Discussed several times on HN btw:

Most common PIN codes (2012) - https://news.ycombinator.com/item?id=40359736 - May 2024 (88 comments)

PIN number analysis (2012) - https://news.ycombinator.com/item?id=17670173 - Aug 2018 (72 comments)

Statistical Analysis of PIN Numbers (2012) - https://news.ycombinator.com/item?id=11365962 - March 2016 (1 comment)

The 20 most common PIN numbers - https://news.ycombinator.com/item?id=11230045 - March 2016 (1 comment)

PIN analysis (2012) - https://news.ycombinator.com/item?id=11228319 - March 2016 (1 comment)

PIN number analysis - https://news.ycombinator.com/item?id=5124024 - Jan 2013 (82 comments)

PIN Number Analysis - https://news.ycombinator.com/item?id=4654337 - Oct 2012 (2 comments)

Analysis of bank PIN numbers - https://news.ycombinator.com/item?id=4535417 - Sept 2012 (111 comments)

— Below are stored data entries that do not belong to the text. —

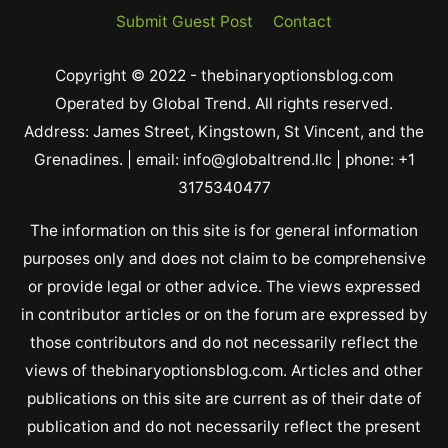
Submit Guest Post
Contact
Copyright © 2022 - thebinaryoptionsblog.com
Operated by Global Trend. All rights reserved.
Address: James Street, Kingstown, St Vincent, and the
Grenadines. | email: info@globaltrend.llc | phone: +1
3175340477
The information on this site is for general information
purposes only and does not claim to be comprehensive
or provide legal or other advice. The views expressed
in contributor articles or on the forum are expressed by
those contributors and do not necessarily reflect the
views of thebinaryoptionsblog.com. Articles and other
publications on this site are current as of their date of
publication and do not necessarily reflect the present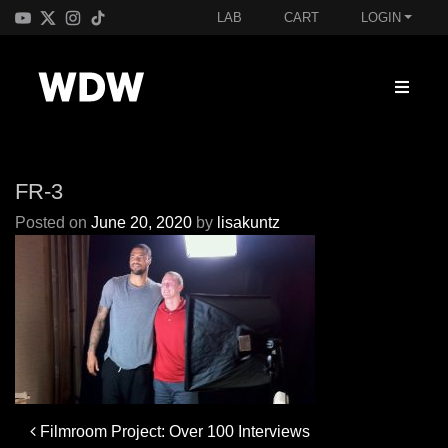
LAB
CART
LOGIN
FR-3
Posted on
June 20, 2020
by
lisakuntz
Post
Filmroom Project: Over 100 Interviews
navigation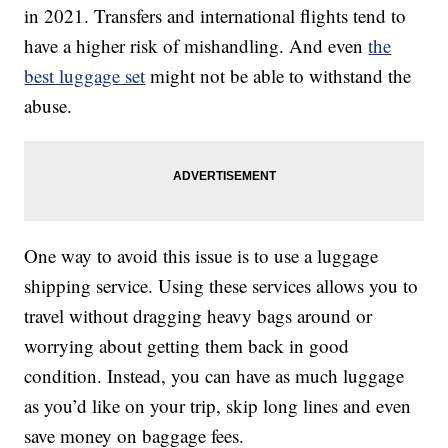
in 2021. Transfers and international flights tend to
have a higher risk of mishandling. And even
the
best luggage set
might not be able to withstand the
abuse.
One way to avoid this issue is to use a luggage
shipping service. Using these services allows you to
travel without dragging heavy bags around or
worrying about getting them back in good
condition. Instead, you can have as much luggage
as you’d like on your trip, skip long lines and even
save money on baggage fees.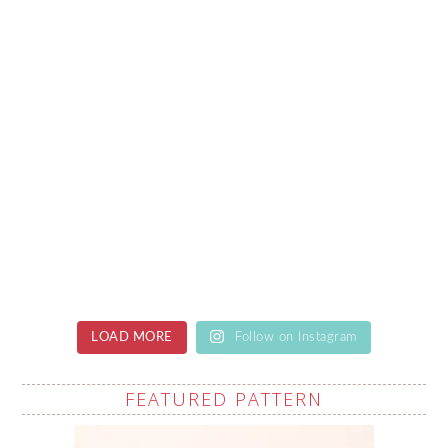
LOAD MORE
Follow on Instagram
FEATURED PATTERN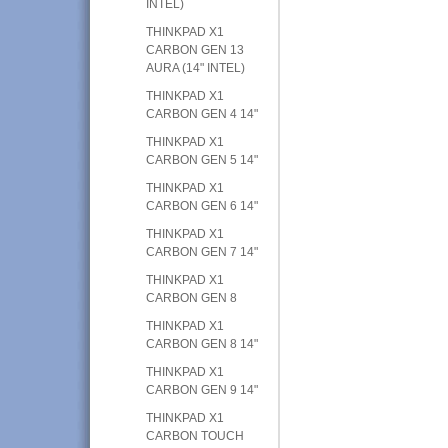
INTEL)
THINKPAD X1
CARBON GEN 13
AURA (14" INTEL)
THINKPAD X1
CARBON GEN 4 14"
THINKPAD X1
CARBON GEN 5 14"
THINKPAD X1
CARBON GEN 6 14"
THINKPAD X1
CARBON GEN 7 14"
THINKPAD X1
CARBON GEN 8
THINKPAD X1
CARBON GEN 8 14"
THINKPAD X1
CARBON GEN 9 14"
THINKPAD X1
CARBON TOUCH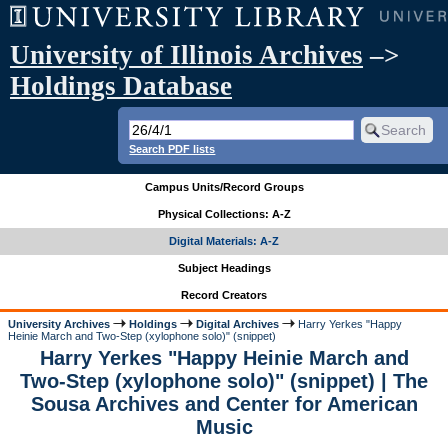
University of Illinois Archives
–>
Holdings Database
Search PDF lists
Campus Units/Record Groups
Physical Collections: A-Z
Digital Materials: A-Z
Subject Headings
Record Creators
University Archives
Holdings
Digital Archives
Harry Yerkes "Happy
Heinie March and Two-Step (xylophone solo)" (snippet)
Harry Yerkes "Happy Heinie March and
Two-Step (xylophone solo)" (snippet) | The
Sousa Archives and Center for American
Music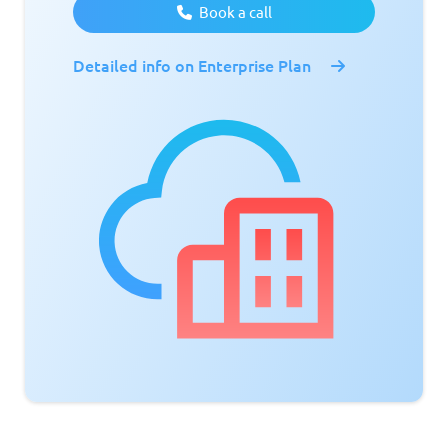
Book a call
Detailed info on Enterprise Plan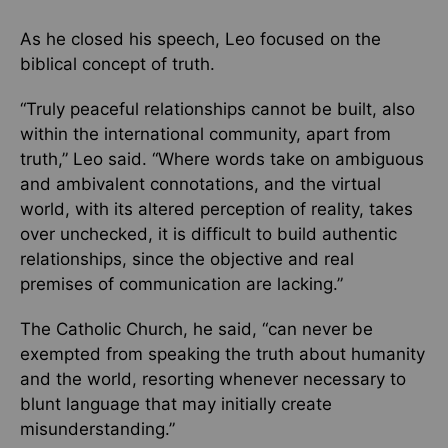
As he closed his speech, Leo focused on the
biblical concept of truth.
“Truly peaceful relationships cannot be built, also
within the international community, apart from
truth,” Leo said. “Where words take on ambiguous
and ambivalent connotations, and the virtual
world, with its altered perception of reality, takes
over unchecked, it is difficult to build authentic
relationships, since the objective and real
premises of communication are lacking.”
The Catholic Church, he said, “can never be
exempted from speaking the truth about humanity
and the world, resorting whenever necessary to
blunt language that may initially create
misunderstanding.”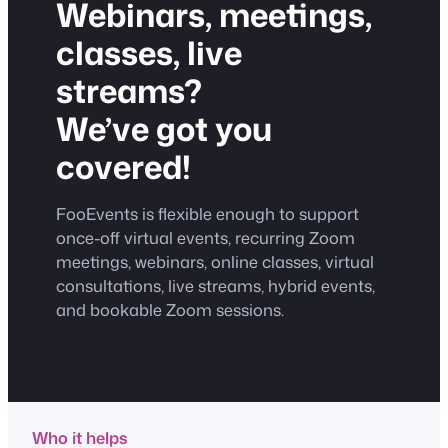
Webinars, meetings,
classes, live
streams?
We’ve got you
covered!
FooEvents is flexible enough to support
once-off virtual events, recurring Zoom
meetings, webinars, online classes, virtual
consultations, live streams, hybrid events,
and bookable Zoom sessions.
Who it helps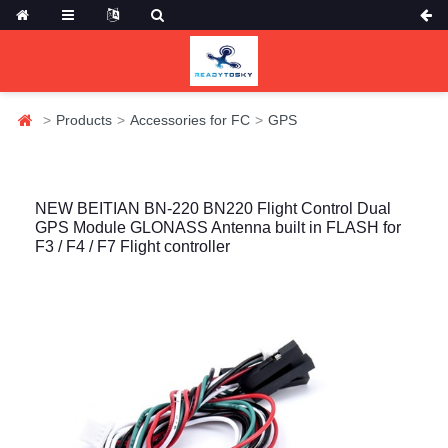
Products
Accessories for FC
GPS
NEW BEITIAN BN-220 BN220 Flight Control Dual
GPS Module GLONASS Antenna built in FLASH for
F3 / F4 / F7 Flight controller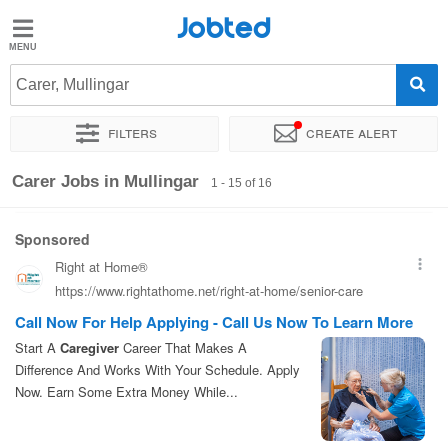
Jobted
Jobted
Jobs
Carer, Mullingar
Filters
Create alert
Salaries
Sort by
Exact location
Company
Job type
Carer Jobs in Mullingar
1 - 15 of 16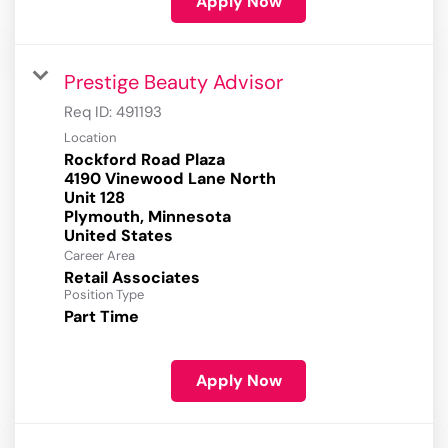
Apply Now
Prestige Beauty Advisor
Req ID:
491193
Location
Rockford Road Plaza
4190 Vinewood Lane North
Unit 128
Plymouth, Minnesota
Career Area
Retail Associates
Position Type
Part Time
Apply Now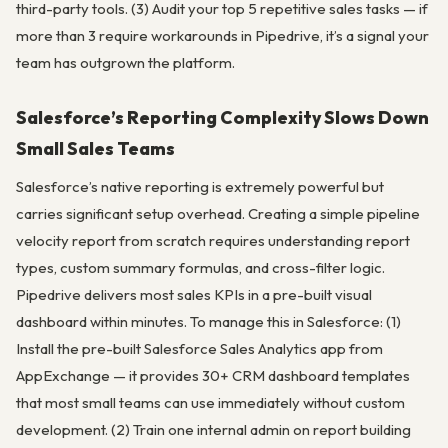
third-party tools. (3) Audit your top 5 repetitive sales tasks — if
more than 3 require workarounds in Pipedrive, it’s a signal your
team has outgrown the platform.
Salesforce’s Reporting Complexity Slows Down
Small Sales Teams
Salesforce’s native reporting is extremely powerful but
carries significant setup overhead. Creating a simple pipeline
velocity report from scratch requires understanding report
types, custom summary formulas, and cross-filter logic.
Pipedrive delivers most sales KPIs in a pre-built visual
dashboard within minutes. To manage this in Salesforce: (1)
Install the pre-built Salesforce Sales Analytics app from
AppExchange — it provides 30+ CRM dashboard templates
that most small teams can use immediately without custom
development. (2) Train one internal admin on report building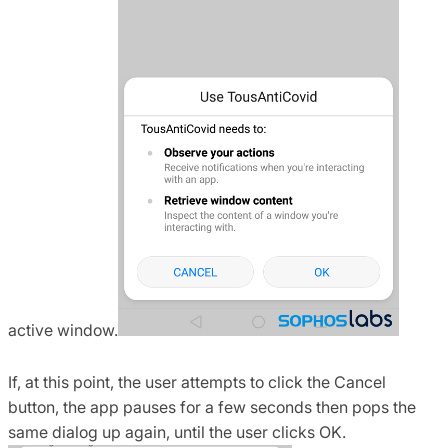
active window.
If, at this point, the user attempts to click the Cancel
button, the app pauses for a few seconds then pops the
same dialog up again, until the user clicks OK.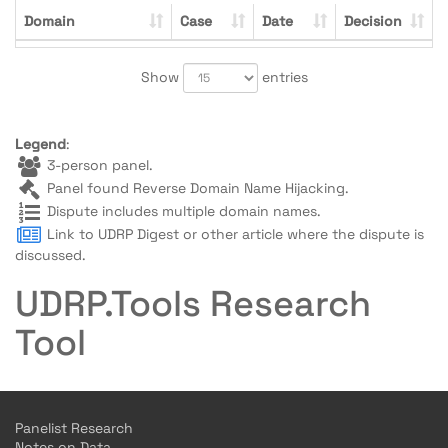
Domain
Case
Date
Decision
Show
entries
Legend
:
3-person panel.
Panel found Reverse Domain Name Hijacking.
Dispute includes multiple domain names.
Link to UDRP Digest or other article where the dispute is
discussed.
UDRP.Tools Research
Tool
Panelist Research
Notes on Data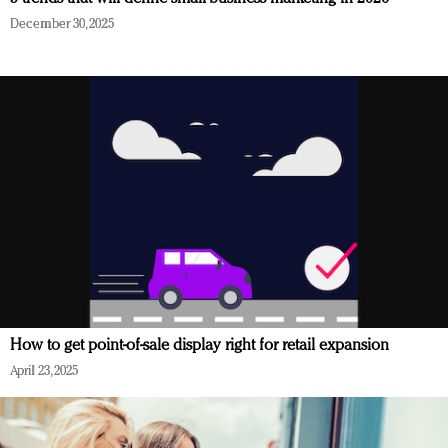
December 30, 2025
How to get point-of-sale display right for retail expansion
April 23, 2025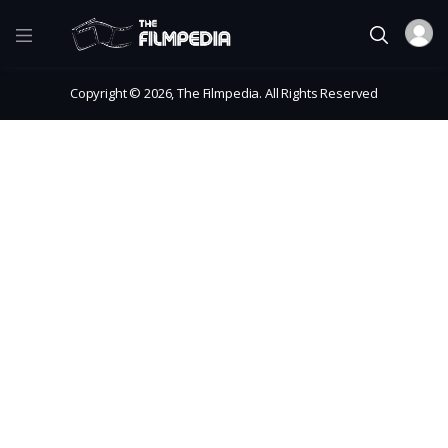
Copyright © 2026, The Filmpedia. All Rights Reserved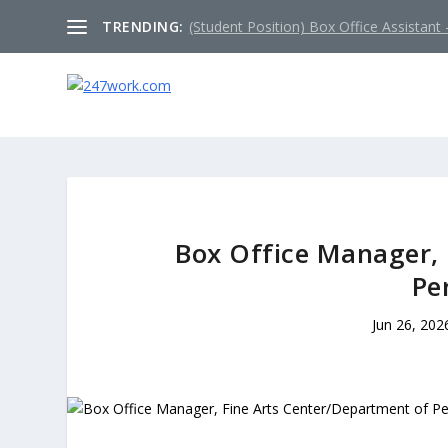
TRENDING:
(Student Position) Box Office Assistant –
Box Office Manager, 
Pe
Jun 26, 202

Wish as you moused over the grid it would tell you the numerical value, or at least the one were on with precision so I could hover over mine (as well as others).
> Almost one in 10 people use the same four-digit PIN

I can't think of the PIN 1234 without immediately thinking of Dark Helmet:

"So the combination is one, two, three, four, five? That's the stupidest combination I ever heard in my life! That's the kind of thing an idiot would have on his luggage!" https://www.youtube.com/watch?v=7rSmMm-7SVA

I'm flatly amazed "1701" isn't in the top 50.
I’d like to think Trek watchers are smarter than that.
I know people with "8472" as well.
Oh good, my favorite Rush song is still safe.
Actually 2112 is slightly elevated in the other reddit heatmap someone linked that you can zoom in on.
The post is much better than the clickbaity title suggests.

Loved the visualisation and the fact that 2902/0229 are noticeably lighter than surroundings.

it seems like my pin of 1077, the same as a cheese pizza and soda at my old job, is still super secure.
“So, what do I owe you?”

“$10.77. Same as my PIN number.”

Far better to use a six digit pin, like 0-0-0-0-0-0.
Sounds like the Team Fortress 2 "Meet the Spy" PIN

"1-1-1-uh-1!"

(comment deleted)
(comment deleted)
What a beautiful infoviz presentation, esp for a major news site. Good work Julian Fell and Teresa Tan!
Hard not to ack that the common ones are the default values of most locks? Is akin to finding that the default admin password on many databases/servers/etc is not changed by the users?
That being said, you usually need the matching gadget/account as well.

Four digit PINs are a fine solution in many contexts.

A bigger problem is always going all in nuclear when it comes to security. If the solution is impossible to use, no one gives a shit about security.